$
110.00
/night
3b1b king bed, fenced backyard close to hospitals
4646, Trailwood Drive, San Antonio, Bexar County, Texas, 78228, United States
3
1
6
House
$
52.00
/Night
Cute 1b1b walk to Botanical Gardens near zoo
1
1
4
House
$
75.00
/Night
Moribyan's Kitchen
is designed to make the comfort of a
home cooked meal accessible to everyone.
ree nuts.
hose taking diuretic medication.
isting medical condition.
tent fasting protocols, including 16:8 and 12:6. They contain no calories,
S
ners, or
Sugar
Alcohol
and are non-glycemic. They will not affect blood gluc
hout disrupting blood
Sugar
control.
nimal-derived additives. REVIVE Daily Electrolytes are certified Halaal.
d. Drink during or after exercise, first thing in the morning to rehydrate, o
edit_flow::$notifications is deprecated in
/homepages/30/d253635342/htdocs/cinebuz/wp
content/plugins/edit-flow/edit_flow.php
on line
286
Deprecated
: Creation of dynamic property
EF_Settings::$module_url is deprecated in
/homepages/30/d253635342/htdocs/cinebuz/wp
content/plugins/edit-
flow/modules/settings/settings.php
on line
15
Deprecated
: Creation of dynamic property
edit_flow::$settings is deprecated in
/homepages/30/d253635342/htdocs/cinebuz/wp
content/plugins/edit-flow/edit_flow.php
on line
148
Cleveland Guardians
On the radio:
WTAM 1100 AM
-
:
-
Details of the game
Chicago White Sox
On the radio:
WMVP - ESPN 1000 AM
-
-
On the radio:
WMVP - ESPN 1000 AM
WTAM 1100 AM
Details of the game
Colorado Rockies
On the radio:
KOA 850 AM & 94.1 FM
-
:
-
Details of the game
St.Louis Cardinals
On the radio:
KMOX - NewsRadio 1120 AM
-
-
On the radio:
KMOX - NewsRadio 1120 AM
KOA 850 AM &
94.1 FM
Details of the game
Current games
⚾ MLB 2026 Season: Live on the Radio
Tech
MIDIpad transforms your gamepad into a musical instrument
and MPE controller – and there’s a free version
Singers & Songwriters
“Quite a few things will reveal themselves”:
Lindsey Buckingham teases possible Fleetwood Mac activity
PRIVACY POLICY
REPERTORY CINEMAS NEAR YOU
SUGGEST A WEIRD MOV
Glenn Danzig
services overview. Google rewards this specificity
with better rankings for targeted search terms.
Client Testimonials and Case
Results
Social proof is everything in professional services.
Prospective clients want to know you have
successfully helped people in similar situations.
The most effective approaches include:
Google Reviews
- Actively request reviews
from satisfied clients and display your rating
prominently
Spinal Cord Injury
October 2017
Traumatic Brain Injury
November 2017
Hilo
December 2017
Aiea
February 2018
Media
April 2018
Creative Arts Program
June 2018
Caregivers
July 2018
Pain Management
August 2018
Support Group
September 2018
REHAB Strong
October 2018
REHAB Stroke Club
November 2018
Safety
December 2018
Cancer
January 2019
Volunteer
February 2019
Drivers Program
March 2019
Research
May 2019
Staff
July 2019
▬▬▬▬▬▬▬▬▬▬
Task description — Copy every line of the listing above verbatim, in the same order and with the same line breaks.

Final answer —
$
110.00
/night
3b1b king bed, fenced backyard close to hospitals
4646, Trailwood Drive, San Antonio, Bexar County, Texas, 78228, United States
3
1
6
House
$
52.00
/Night
Cute 1b1b walk to Botanical Gardens near zoo
1
1
4
House
$
75.00
/Night
Moribyan's Kitchen
is designed to make the comfort of a
home cooked meal accessible to everyone.
ree nuts.
hose taking diuretic medication.
isting medical condition.
tent fasting protocols, including 16:8 and 12:6. They contain no calories,
S
ners, or
Sugar
Alcohol
and are non-glycemic. They will not affect blood gluc
hout disrupting blood
Sugar
control.
nimal-derived additives. REVIVE Daily Electrolytes are certified Halaal.
d. Drink during or after exercise, first thing in the morning to rehydrate, o
edit_flow::$notifications is deprecated in
/homepages/30/d253635342/htdocs/cinebuz/wp
content/plugins/edit-flow/edit_flow.php
on line
286
Deprecated
: Creation of dynamic property
EF_Settings::$module_url is deprecated in
/homepages/30/d253635342/htdocs/cinebuz/wp
content/plugins/edit-
flow/modules/settings/settings.php
on line
15
Deprecated
: Creation of dynamic property
edit_flow::$settings is deprecated in
/homepages/30/d253635342/htdocs/cinebuz/wp
content/plugins/edit-flow/edit_flow.php
on line
148
Cleveland Guardians
On the radio:
WTAM 1100 AM
-
:
-
Details of the game
Chicago White Sox
On the radio:
WMVP - ESPN 1000 AM
-
-
On the radio:
WMVP - ESPN 1000 AM
WTAM 1100 AM
Details of the game
Colorado Rockies
On the radio:
KOA 850 AM & 94.1 FM
-
:
-
Details of the game
St.Louis Cardinals
On the radio:
KMOX - NewsRadio 1120 AM
-
-
On the radio:
KMOX - NewsRadio 1120 AM
KOA 850 AM &
94.1 FM
Details of the game
Current games
⚾ MLB 2026 Season: Live on the Radio
Tech
MIDIpad transforms your gamepad into a musical instrument
and MPE controller – and there’s a free version
Singers & Songwriters
“Quite a few things will reveal themselves”:
Lindsey Buckingham teases possible Fleetwood Mac activity
PRIVACY POLICY
REPERTORY CINEMAS NEAR YOU
SUGGEST A WEIRD MOV
Glenn Danzig
services overview. Google rewards this specificity
with better rankings for targeted search terms.
Client Testimonials and Case
Results
Social proof is everything in professional services.
Prospective clients want to know you have
successfully helped people in similar situations.
The most effective approaches include:
Google Reviews
- Actively request reviews
from satisfied clients and display your rating
prominently
Spinal Cord Injury
October 2017
Traumatic Brain Injury
November 2017
Hilo
December 2017
Aiea
February 2018
Media
April 2018
Creative Arts Program
June 2018
Caregivers
July 2018
Pain Management
August 2018
Support Group
September 2018
REHAB Strong
October 2018
REHAB Stroke Club
November 2018
Safety
December 2018
Cancer
January 2019
Volunteer
February 2019
Drivers Program
March 2019
Research
May 2019
Staff
July 2019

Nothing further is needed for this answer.